FAQ: Why does Looker create dimensions for my numeric columns?

bestpractice
lookml

(Zev Lebowitz) #1

LookML has two primary types of field, Dimensions and Measures. In general:

  • Dimensions are “attributes” that describe a row of data. They can be any type (number, string, boolean, date), and can be used to filter, pivot, or filter data in Explore.

  • Measures are aggregations of numeric values across multiple rows, such as sums, averages, minimums, and maximums.

First time LookML developers often ask why the LookML generator creates dimensions for numeric columns in their database.

In general, it’s best practice to first create a dimension for each numeric column, and then build measures which aggregate those dimensions, for two reasons:

To retain a single reference back to raw columns in your database

Let’s say for example, that I sell shoes and track the cost of each shoe I sell. I certainly want to track my total sales with a SUM measure. I may also want to look at average prices, perhaps to see whether certain types of customers are more willing to buy more expensive shoes.

Old LookML
- dimension: sales_price
  type: number
  sql: ${TABLE}.sales_price

- measure: total_sales
  type: sum
  sql: ${sales_price}

- measure: average_price
  type: average
  sql: ${sales_price}
New LookML
dimension: sales_price {
  type: number
  sql: ${TABLE}.sales_price ;;
}

measure: total_sales {
  type: sum
  sql: ${sales_price} ;;
}

measure: average_price {
  type: average
  sql: ${sales_price} ;;
}

In this example, even though I have multiple measures based off of the sales_price column, my only reference to an actual column in the database is ${TABLE}.sales_price for the sales_price dimension. If we ever need to change the definition to sales price, I only have to update my model in one place.

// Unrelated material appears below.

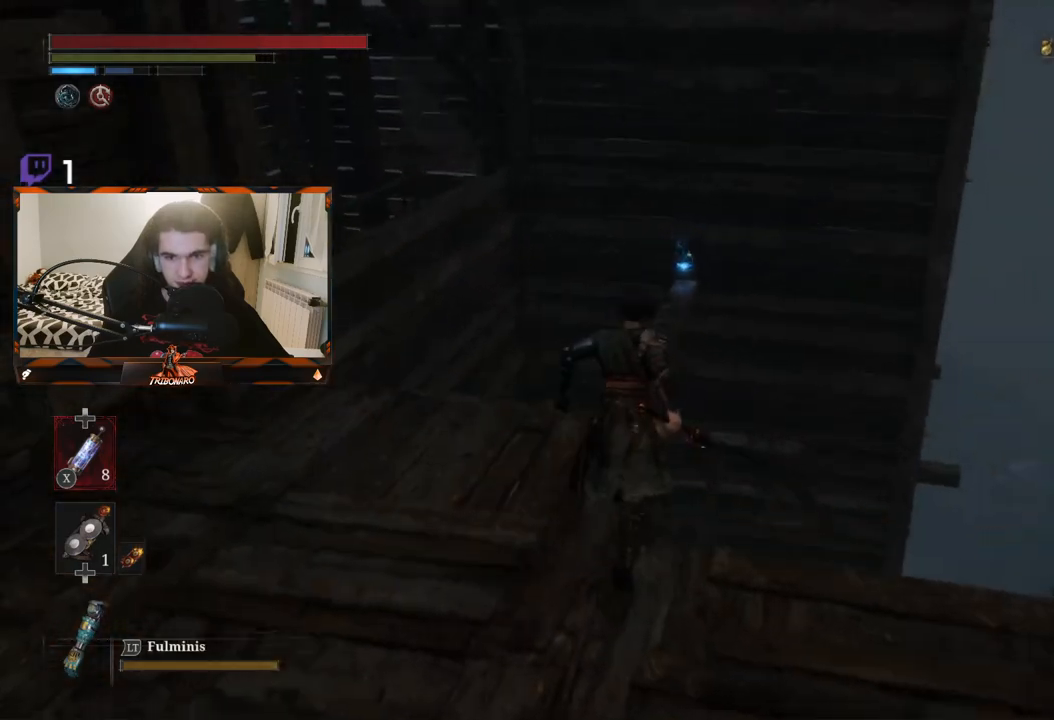
{"buttons": [], "left_stick": "up", "right_stick": "center", "events": []}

To filter, group by, or pivot based on a numeric dimension

Numeric columns in your database may also be valuable as dimensions. Since dimensions describe single rows of data, you can use these descriptions to filter, group by, or pivot data.

It’s often helpful to create a [tiered dimensions] (https://looker.com/docs/reference/field-reference/dimension-type-reference#tier) off of a numeric dimension to bucket multiple values together into categories.

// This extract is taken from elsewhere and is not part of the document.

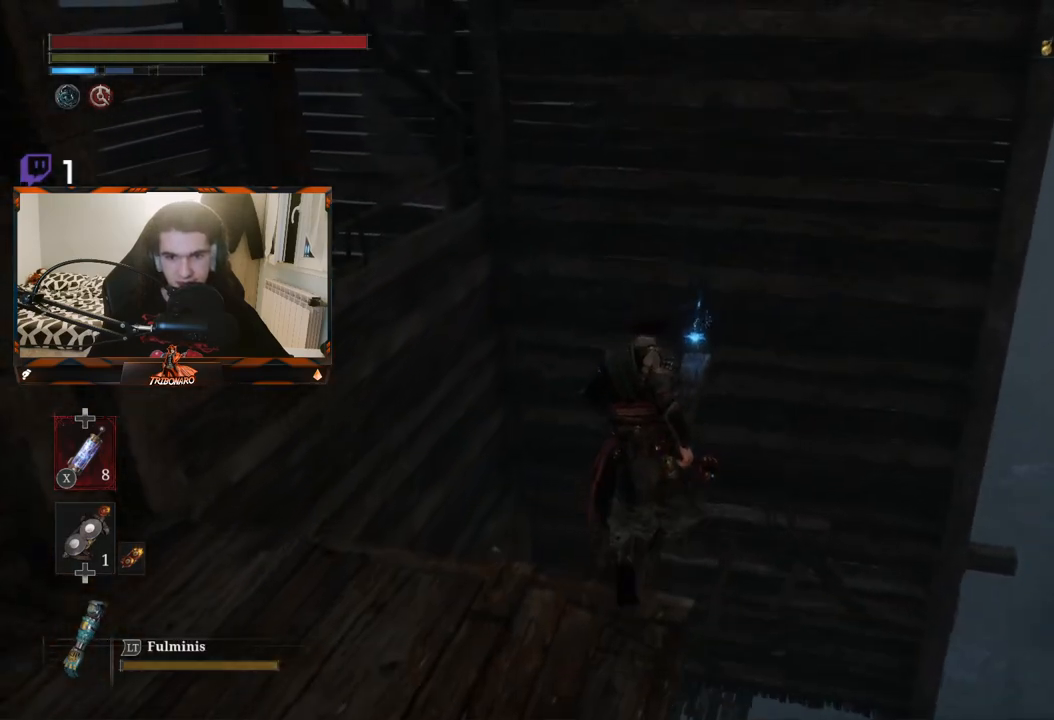
{"buttons": [], "left_stick": "up", "right_stick": "center", "events": []}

Continuing with the example above, I might want to use sales_price dimension, or a tiered version it, to:

Filter: Count how many pairs of shoes were sold for more than $100

Group By: See a histogram of sales by shoe price

Pivot: See how different shoe prices contribute to sales over time

Looker may use the terms dimensions and measures a bit differently from other tools, but retaining a single dimension for each column, or transformed column, in your views ensures consistency in your model and gives your users the flexibility to query data interactively.

If it isn’t logical to let users filter, group by, or pivot on a numeric dimension, you can always apply hidden: false to remove it from explore, but still use it elsewhere in the model.


(Levi Davis) #2

For each old LookML code block in this article and its comments, we just added the New LookML equivalent code.


(Rachel Stewart) #3

It looks like there’s some HTML issues in this FAQ. Does anyone have an example pivot like the shoe price one here? I’m trying to explain the advantages of dimensions for numeric columns to a client. Thanks!


(Izzy) #4

Just fixed that HTML, so that example should be working now. Anyone got any other examples?


(Rachel Stewart) #5

Thanks Izzy! I’m up for any more examples, but this one will work well now that it’s visible.